Somewhat surprisingly, even with relatively early planting, we saw very little effect of tillage on corn yield, averaged over 10 site-years . While no-till soils were slightly cooler than tilled soils at planting, the spring weather in all three years was relatively warm; soil temperatures at planting ranged from the mid 50s to the mid 60s among all site-years. Both N placement beneath the row and the use of starter fertilizer increased early-season plant growth, but did not result in yield increases.
We are also conducting a study designed to look at effects of deep tillage in different soils in different locations in Illinois. To do this, we established trials to compare no-till, chisel plow (conventional tillage, as measured by residue after planting the next spring), and deep tillage, which generally qualified as conservation tillage, at least when it followed corn harvest. These primary tillage systems were split in the spring, with no secondary (spring preplant) tillage in one half, and the use of a disk or field cultivator in the other half of each plot.
Over a wide range of soils, from silt loams with claypan in southern Illinois to deep, dark-colored prairie soils in northern Illinois, deep tillage did not produce a significant yield response, with or without secondary tillage, in both corn and soybean The lack of response to annual deep tillage suggests that this practice, which is often done on intervals longer than one year, may provide limited benefit in some of the fields where it is being done in Illinois. That does not mean that it does not influence surface compaction and permeability, but such improvements clearly do not guarantee higher crop yields.
Finally, the Illinois Department of Agriculture has sponsored some 25 trials in farmer fields over the past three years under the SOILS (Save Our Illinois Soils) project. Treatments consist of no-till, strip-till, and spring tillage of soybean residue before planting corn. Through 2001, full-width tillage produced slightly higher yields than strip-till and no-till, but this yield increase may not have provided an economic return due to higher costs of this tillage practice.
Summary
While work to compare tillage systems will continue in Illinois, it seems rather clear that most currently used tillage systems, if carefully deployed, are probably not affecting crop production and yields very much. We think that this is largely because equipment companies and producers are very much aware of the need to place seed into favorable soil and moisture conditions, regardless of tillage system, and are working effectively to do this. We have well learned the lesson that getting a good corn stand is of paramount importance, and some of the increase in tillage for corn is likely due to problems with getting adequate stands in the colder, wetter soils that often result from reduced tillage. Soybean seed, on the other hand, is usually planted into warmer soils, and seeding rates are such that stand losses of 15 or 20 percent, which would seriously affect corn yield, usually have little effect on soybean yields.
We also need to acknowledge that the definitions of tillage systems, based as they are on percent residue cover after planting, are considerably influenced by factors such as previous crop, and not just by what equipment we use for tillage and planting.
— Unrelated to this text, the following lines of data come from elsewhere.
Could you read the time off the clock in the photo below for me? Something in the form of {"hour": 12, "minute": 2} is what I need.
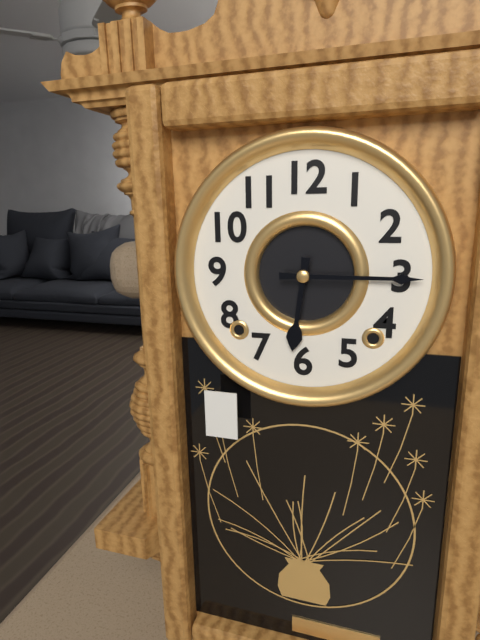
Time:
{"hour": 6, "minute": 15}
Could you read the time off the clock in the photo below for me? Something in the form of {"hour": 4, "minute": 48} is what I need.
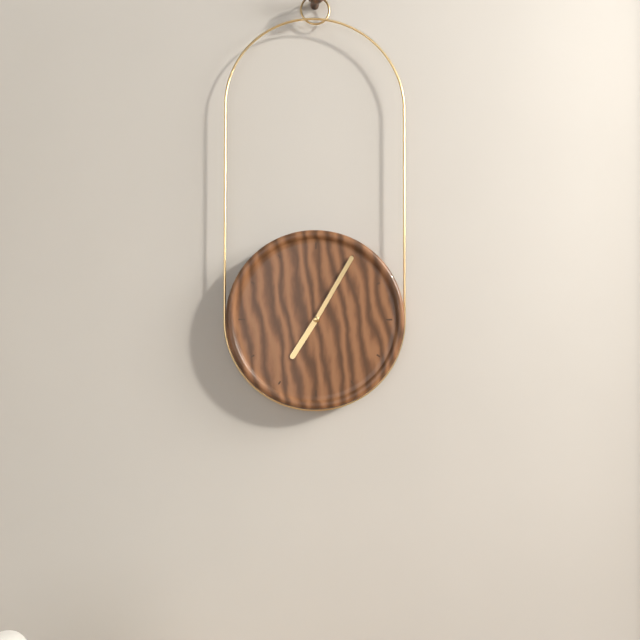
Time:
{"hour": 7, "minute": 5}
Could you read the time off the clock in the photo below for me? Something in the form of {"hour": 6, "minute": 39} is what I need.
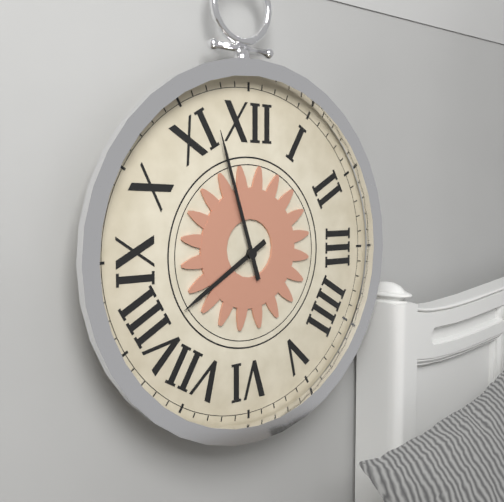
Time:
{"hour": 7, "minute": 57}
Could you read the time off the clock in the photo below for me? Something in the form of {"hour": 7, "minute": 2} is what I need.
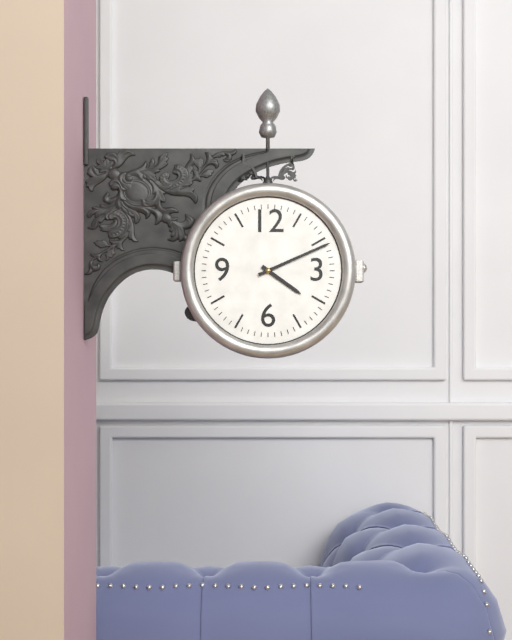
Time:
{"hour": 4, "minute": 11}
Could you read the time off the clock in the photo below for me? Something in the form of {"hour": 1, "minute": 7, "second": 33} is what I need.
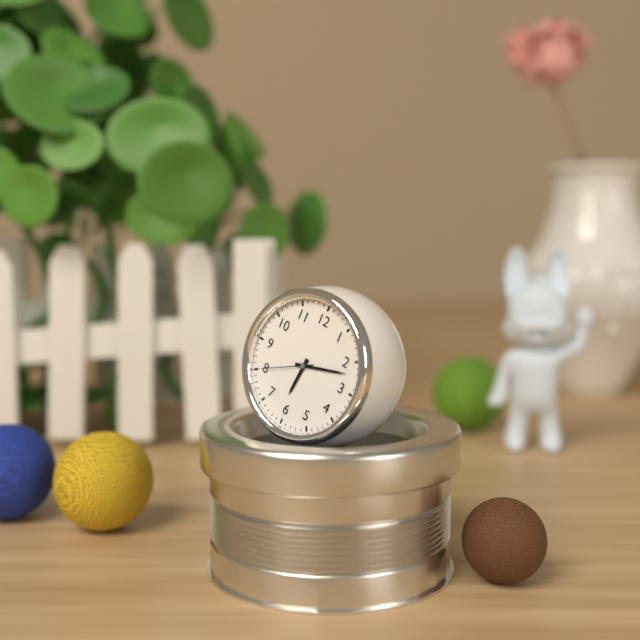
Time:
{"hour": 6, "minute": 12, "second": 40}
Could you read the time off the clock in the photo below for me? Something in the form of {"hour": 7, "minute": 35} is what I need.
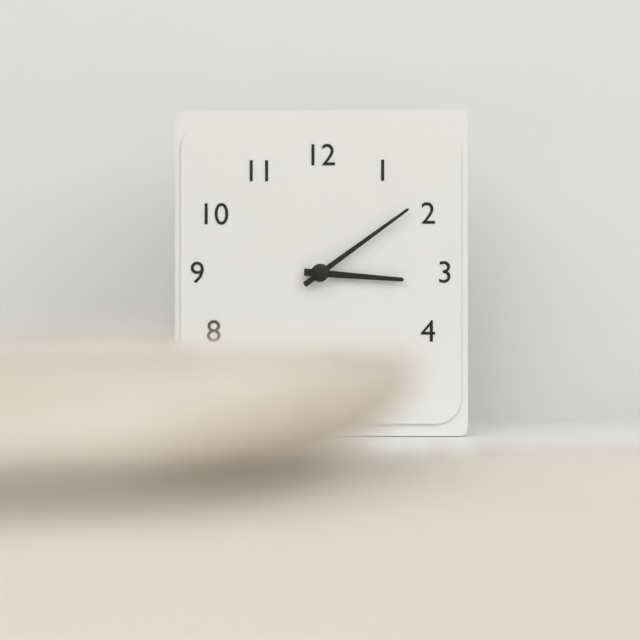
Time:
{"hour": 3, "minute": 9}
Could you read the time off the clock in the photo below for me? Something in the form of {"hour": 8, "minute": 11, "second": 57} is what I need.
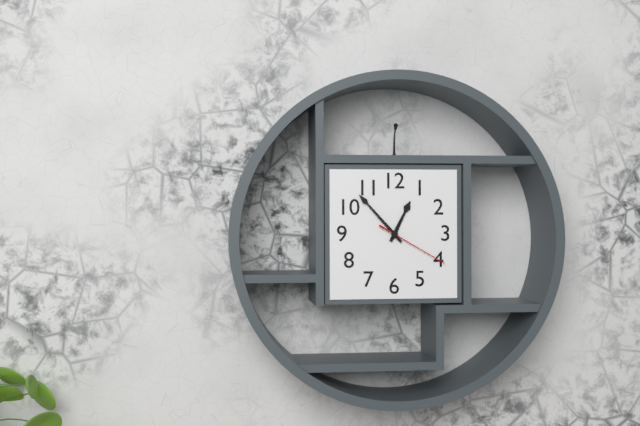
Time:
{"hour": 12, "minute": 53, "second": 20}
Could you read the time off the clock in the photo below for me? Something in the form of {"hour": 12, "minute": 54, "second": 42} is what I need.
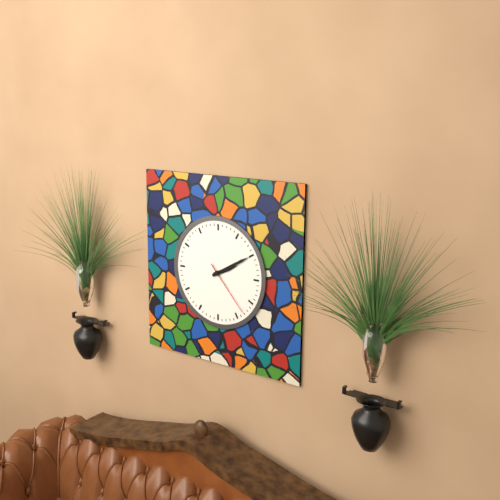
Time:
{"hour": 2, "minute": 10, "second": 23}
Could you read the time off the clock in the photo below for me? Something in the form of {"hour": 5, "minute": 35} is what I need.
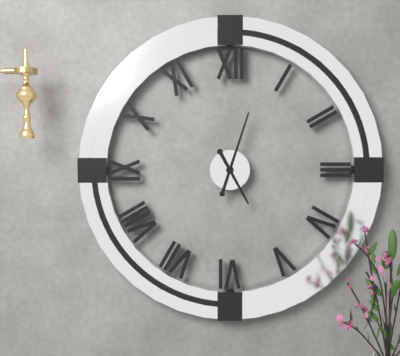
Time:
{"hour": 5, "minute": 3}
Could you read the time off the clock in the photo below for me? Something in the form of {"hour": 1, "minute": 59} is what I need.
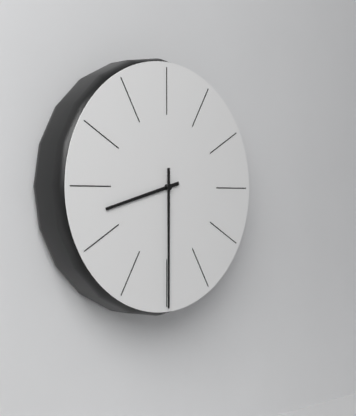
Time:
{"hour": 8, "minute": 30}
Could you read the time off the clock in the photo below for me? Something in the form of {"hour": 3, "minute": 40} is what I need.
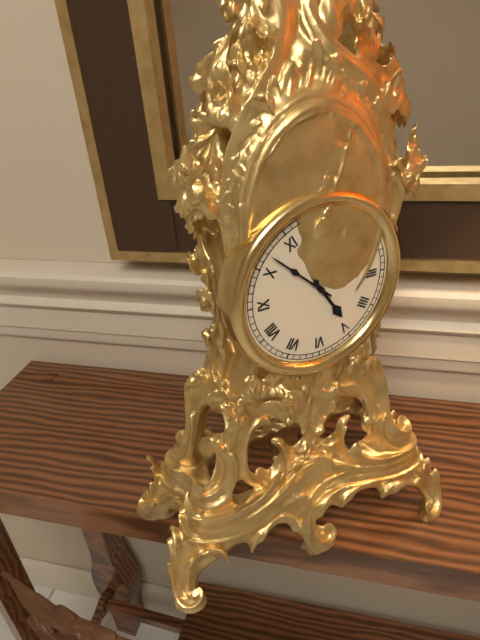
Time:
{"hour": 4, "minute": 52}
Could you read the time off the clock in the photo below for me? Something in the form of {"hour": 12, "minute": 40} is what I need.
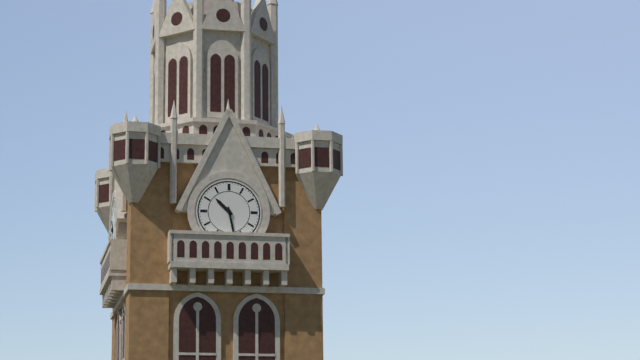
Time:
{"hour": 10, "minute": 28}
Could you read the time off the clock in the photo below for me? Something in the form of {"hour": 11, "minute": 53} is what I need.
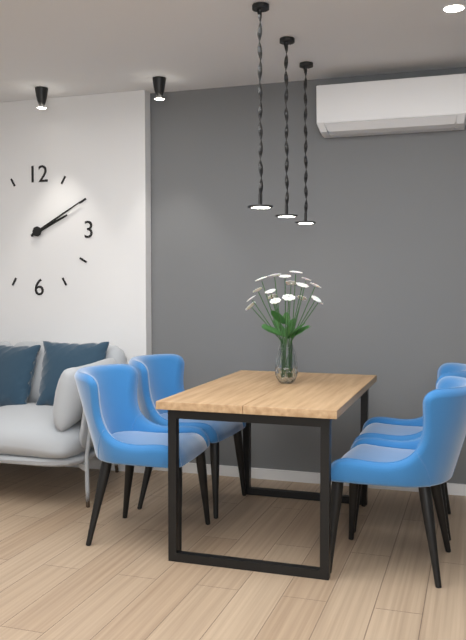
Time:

As an example, soybean and corn generally follow each other in the rotation, and the same tillage system that leaves more than 30 percent residue after soybean is planted following corn will often leave much less after corn planted following soybean. It certainly pays to look beyond such definitions when we are trying to asses how tillage might affect seed placement and soil conditions, both around the seed at planting and also in the rooting zone of the crop.